▸ Extracted information
● ● ● ●
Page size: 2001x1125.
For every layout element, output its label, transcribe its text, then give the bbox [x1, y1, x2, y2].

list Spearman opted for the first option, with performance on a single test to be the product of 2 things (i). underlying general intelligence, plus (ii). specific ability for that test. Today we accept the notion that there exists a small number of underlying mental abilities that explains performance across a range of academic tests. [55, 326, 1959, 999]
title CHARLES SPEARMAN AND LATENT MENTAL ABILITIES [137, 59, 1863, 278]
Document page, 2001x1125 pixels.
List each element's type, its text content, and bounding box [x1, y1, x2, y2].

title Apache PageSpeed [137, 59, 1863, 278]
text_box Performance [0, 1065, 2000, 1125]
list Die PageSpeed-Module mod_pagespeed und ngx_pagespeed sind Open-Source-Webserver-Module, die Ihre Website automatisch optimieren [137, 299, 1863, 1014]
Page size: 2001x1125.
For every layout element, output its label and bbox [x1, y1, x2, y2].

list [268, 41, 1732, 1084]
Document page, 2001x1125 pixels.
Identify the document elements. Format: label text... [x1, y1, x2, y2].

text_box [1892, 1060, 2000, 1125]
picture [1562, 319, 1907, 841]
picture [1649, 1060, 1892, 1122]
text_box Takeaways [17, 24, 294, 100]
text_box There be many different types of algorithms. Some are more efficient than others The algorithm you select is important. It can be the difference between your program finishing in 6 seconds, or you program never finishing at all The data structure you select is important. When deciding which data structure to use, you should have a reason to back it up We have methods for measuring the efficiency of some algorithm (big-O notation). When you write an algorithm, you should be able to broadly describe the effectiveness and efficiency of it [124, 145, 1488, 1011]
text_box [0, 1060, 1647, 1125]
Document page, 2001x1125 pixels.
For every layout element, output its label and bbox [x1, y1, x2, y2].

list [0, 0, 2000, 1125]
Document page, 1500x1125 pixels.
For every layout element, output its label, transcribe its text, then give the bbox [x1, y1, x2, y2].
● ● ● ●
▸ To-do item
Once more, write down the full material exactly as it appears.

▸ Your response
Page size: 2001x1125.
For every layout element, output its label, transcribe its text, then give the bbox [x1, y1, x2, y2].

list Spearman opted for the first option, with performance on a single test to be the product of 2 things (i). underlying general intelligence, plus (ii). specific ability for that test. Today we accept the notion that there exists a small number of underlying mental abilities that explains performance across a range of academic tests. [55, 326, 1959, 999]
title CHARLES SPEARMAN AND LATENT MENTAL ABILITIES [137, 59, 1863, 278]
Document page, 2001x1125 pixels.
List each element's type, its text content, and bounding box [x1, y1, x2, y2].

title Apache PageSpeed [137, 59, 1863, 278]
text_box Performance [0, 1065, 2000, 1125]
list Die PageSpeed-Module mod_pagespeed und ngx_pagespeed sind Open-Source-Webserver-Module, die Ihre Website automatisch optimieren [137, 299, 1863, 1014]
Page size: 2001x1125.
For every layout element, output its label and bbox [x1, y1, x2, y2].

list [268, 41, 1732, 1084]
Document page, 2001x1125 pixels.
Identify the document elements. Format: label text... [x1, y1, x2, y2].

text_box [1892, 1060, 2000, 1125]
picture [1562, 319, 1907, 841]
picture [1649, 1060, 1892, 1122]
text_box Takeaways [17, 24, 294, 100]
text_box There be many different types of algorithms. Some are more efficient than others The algorithm you select is important. It can be the difference between your program finishing in 6 seconds, or you program never finishing at all The data structure you select is important. When deciding which data structure to use, you should have a reason to back it up We have methods for measuring the efficiency of some algorithm (big-O notation). When you write an algorithm, you should be able to broadly describe the effectiveness and efficiency of it [124, 145, 1488, 1011]
text_box [0, 1060, 1647, 1125]
Document page, 2001x1125 pixels.
For every layout element, output its label and bbox [x1, y1, x2, y2].

list [0, 0, 2000, 1125]
Document page, 1500x1125 pixels.
For every layout element, output its label, transcribe its text, then give the bbox [x1, y1, x2, y2].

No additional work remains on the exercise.